Though getting sequencing up and running in Lithuania was a challenge in many ways, some of the hurdles that inconvencienced us somewhat (and probably would’ve been easy to solve in richer countries) obviously had to present substantial challenges for groups sequencing in Africa. To date the closest relatives of lineage B.1.620 - its sibling lineage B.1.619 and intermediate precursor-looking lineages were found in Cameroon and were sequenced, as far as I can tell, because Ahidjo Ayouba took the initiative to do so. It highlights yet again that sequencing regularly, regardless of how boring the current state of the epidemic looks, can contextualise future sequences in unforeseen and informative ways. Similarly, as we were writing up the B.1.620 story, numerous groups around Africa were able to get their samples sequenced and submitted to GISAID, often with the help of INRB, who have time and again stepped up to do necessary sequencing in DRC (and abroad this time). I’m very glad we were able to add the names of researchers who sequenced B.1.620 in Africa to the paper to acknowledge their efforts.
A short note on impostor syndrome
Most scientists encounter impostor syndrome in one way or another at some point in their careers and I’m no exception.

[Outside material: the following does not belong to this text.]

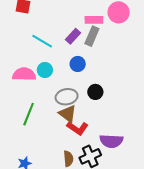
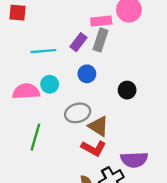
cyan line: (42, 41) -> (43, 51), turned -30
black circle: (95, 92) -> (127, 90), moved
brown triangle: (68, 114) -> (98, 126), moved

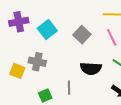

A superior can reassure us that we’re on the right track and discussing our work with colleagues helps us approach problems from a wider set of angles and get more minds working on the problem. Since leaving Seattle in the summer of 2018 I haven’t had the luxury of either but I managed to cope okay because I was working on RNA virus discovery projects proceeding at their own pace. SARS-CoV-2 work, on the other hand, required a degree of urgency and precision. My happiness at making predictions based on limited data might seem childish to the experienced phylogeneticist because in retrospect the initial observations were quite obvious, but trusting my own abilities to make inferences in the absence of superiors and colleagues telling me “yes, that makes sense” took a lot of effort. Though I’m nowhere near “cured” of my impostor syndrome at least I got some vaguely objective evidence for why I’m not completely useless.